Question

Is there a way to require an API key in the URL / or some other way of passing the service a private key in order to grant access to the data?

I have this right now...

using System;
using System.Data.Services;
using System.Data.Services.Common;
using System.Collections.Generic;
using System.Linq;
using System.ServiceModel.Web;
using Numina.Framework;
using System.Web;
using System.Configuration;

[System.ServiceModel.ServiceBehavior(IncludeExceptionDetailInFaults = true)]
public class odata : DataService {


    public static void InitializeService(DataServiceConfiguration config) {

        config.SetEntitySetAccessRule("*", EntitySetRights.AllRead);
        //config.SetServiceOperationAccessRule("*", ServiceOperationRights.All);
        config.DataServiceBehavior.MaxProtocolVersion = DataServiceProtocolVersion.V2;
    }

    protected override void OnStartProcessingRequest(ProcessRequestArgs args) {

        HttpRequest Request = HttpContext.Current.Request;
        if(Request["apikey"] != ConfigurationManager.AppSettings["ApiKey"])
            throw new DataServiceException("ApiKey needed");

        base.OnStartProcessingRequest(args);
    }
} 

...This works but it's not perfect because you cannot get at the metadata and discover the service through the Add Service Reference explorer. I could check if $metadata is in the url but it seems like a hack. Is there a better way?

Was it helpful?

Solution

I would suggest using the authorization header to pass the apiKey instead of passing it in the query string. That's what it is there for and it help's to keep api keys out of log files.

I don't think there is anything really wrong with checking for the presence of '$metadata' in the url. You are writing the server side code, and the server owns the URI space, so making decisions based on text in the request url is what the server is all about. You could use something like,

  if (requestUrl.Segments.Last().Replace('/','') != '$metadata') 

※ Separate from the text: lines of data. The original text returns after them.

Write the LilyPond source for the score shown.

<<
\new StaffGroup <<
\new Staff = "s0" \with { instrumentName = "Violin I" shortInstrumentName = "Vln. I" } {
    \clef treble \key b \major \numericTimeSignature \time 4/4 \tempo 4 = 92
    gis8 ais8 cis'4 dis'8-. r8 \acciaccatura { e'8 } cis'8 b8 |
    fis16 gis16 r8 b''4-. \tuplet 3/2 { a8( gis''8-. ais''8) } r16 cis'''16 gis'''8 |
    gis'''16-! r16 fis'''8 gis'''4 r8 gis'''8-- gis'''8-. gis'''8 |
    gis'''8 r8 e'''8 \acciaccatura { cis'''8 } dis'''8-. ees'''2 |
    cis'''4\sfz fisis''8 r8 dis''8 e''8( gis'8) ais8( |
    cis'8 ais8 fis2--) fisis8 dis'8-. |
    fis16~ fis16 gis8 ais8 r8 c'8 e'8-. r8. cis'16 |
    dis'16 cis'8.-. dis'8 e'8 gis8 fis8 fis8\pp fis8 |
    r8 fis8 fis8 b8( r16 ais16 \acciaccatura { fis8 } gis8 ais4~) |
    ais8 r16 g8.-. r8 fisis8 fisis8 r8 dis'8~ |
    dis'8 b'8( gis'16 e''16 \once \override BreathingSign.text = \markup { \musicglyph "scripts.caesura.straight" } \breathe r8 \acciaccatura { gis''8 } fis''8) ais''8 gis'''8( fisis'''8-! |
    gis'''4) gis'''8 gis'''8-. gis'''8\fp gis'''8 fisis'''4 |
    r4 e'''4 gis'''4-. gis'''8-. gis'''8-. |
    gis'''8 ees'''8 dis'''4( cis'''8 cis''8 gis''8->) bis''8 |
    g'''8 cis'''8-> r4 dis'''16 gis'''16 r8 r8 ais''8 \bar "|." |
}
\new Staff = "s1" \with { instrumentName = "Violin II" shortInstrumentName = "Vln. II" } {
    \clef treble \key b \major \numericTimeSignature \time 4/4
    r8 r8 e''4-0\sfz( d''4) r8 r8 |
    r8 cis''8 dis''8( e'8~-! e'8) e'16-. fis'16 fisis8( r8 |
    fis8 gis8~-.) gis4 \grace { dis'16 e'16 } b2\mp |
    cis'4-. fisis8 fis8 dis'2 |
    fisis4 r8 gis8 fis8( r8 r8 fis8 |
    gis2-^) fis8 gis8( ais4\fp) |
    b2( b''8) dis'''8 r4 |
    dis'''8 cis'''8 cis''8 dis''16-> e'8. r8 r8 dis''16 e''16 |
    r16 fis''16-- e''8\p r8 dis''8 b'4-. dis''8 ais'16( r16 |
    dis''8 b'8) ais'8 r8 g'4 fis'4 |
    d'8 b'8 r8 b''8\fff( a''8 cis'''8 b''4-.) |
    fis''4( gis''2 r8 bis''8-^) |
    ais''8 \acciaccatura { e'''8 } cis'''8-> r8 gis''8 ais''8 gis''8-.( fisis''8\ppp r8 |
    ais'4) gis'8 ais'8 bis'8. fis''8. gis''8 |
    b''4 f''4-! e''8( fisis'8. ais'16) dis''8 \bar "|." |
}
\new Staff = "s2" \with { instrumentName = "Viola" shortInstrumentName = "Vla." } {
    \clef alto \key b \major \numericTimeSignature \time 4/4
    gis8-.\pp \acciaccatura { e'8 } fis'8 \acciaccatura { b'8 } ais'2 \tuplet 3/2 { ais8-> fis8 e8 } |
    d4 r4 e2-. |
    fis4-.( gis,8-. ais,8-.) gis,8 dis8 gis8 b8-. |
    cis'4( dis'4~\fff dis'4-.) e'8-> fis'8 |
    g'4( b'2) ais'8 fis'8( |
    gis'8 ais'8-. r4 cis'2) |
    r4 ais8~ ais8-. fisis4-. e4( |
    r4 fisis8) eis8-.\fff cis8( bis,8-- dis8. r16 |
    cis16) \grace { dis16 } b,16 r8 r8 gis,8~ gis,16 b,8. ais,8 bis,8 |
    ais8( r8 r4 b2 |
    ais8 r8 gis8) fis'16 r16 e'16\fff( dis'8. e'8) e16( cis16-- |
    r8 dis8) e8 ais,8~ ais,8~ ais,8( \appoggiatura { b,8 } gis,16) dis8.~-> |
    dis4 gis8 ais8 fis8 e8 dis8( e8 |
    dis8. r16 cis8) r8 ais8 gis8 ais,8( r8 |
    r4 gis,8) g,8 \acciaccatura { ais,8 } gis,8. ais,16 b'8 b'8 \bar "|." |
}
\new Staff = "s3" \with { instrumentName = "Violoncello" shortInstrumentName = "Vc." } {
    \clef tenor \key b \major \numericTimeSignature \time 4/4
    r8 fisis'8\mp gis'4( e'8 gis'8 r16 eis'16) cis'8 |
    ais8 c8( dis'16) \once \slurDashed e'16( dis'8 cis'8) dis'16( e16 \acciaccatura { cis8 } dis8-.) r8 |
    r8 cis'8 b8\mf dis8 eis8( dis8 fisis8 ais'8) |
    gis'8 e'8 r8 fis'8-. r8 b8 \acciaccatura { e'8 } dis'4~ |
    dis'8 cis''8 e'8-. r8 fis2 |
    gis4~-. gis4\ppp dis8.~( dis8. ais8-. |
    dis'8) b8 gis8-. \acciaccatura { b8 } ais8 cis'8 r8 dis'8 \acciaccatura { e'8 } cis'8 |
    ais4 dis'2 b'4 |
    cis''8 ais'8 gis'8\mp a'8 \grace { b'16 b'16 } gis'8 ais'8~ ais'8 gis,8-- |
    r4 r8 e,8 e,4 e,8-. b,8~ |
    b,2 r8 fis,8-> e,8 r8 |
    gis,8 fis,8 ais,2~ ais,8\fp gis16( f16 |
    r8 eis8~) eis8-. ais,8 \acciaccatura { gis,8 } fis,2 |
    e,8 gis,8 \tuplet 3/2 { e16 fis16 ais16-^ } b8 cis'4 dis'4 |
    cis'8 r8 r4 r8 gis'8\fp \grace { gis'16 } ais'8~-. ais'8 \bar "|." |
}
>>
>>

instead of searching the entire uri string, if it makes it feel less icky!

OTHER TIPS

Looks like the technique presented in this video works well even in WCF Data Services. You create a custom subclass of ServiceAuthorizationManager (see MSDN), override CheckAccessCore(), and register it in web.config.

I got it to work by passing a key in a HTTP header of the request. The OperationContext passed to CheckAccessCore doesn't give you a way to grab the HTTP Request headers, but you can get them via HttpContext.Current.Request.Headers. You can then get the proper header out of that collection and check it however you need to.

Here is the necessary registration in web.config:

<system.serviceModel>
  <behaviors>
      <serviceBehaviors>
          <behavior>
              <serviceAuthorization serviceAuthorizationManagerType="FullyQualifiedTypeNameHere, ProjectNameHere" />
          </behavior>
      </serviceBehaviors>
  </behaviors>

UPDATE: I was wrong about being able to get headers out of HttpContext.Current.Request.Headers; HttpContext.Current is null when running in IIS (but interestingly not when debugging). Instead, use WebOperationContext.Current.IncomingRequest.Headers as per this question.

UPDATE 2: HttpContext.Current is only null when you're not running WCF in ASP.NET Compatibility mode. You can turn this on by adding the following line to web.config at the application level in the system.serviceModel node:

<serviceHostingEnvironment aspNetCompatibilityEnabled="true"/>

Also add this above the implementation of your service, if you have a vanilla WCF service running in addition to the ADO.NET service:

[AspNetCompatibilityRequirements(RequirementsMode = AspNetCompatibilityRequirementsMode.Required)]

Then you can get HttpContext.Current.Request.Headers and all the other stuff provided by the HttpRequest class.

You can check the request type and let wsdl calls go through with out the api key.

I am not sure what your api goals are but you could use a client certificate.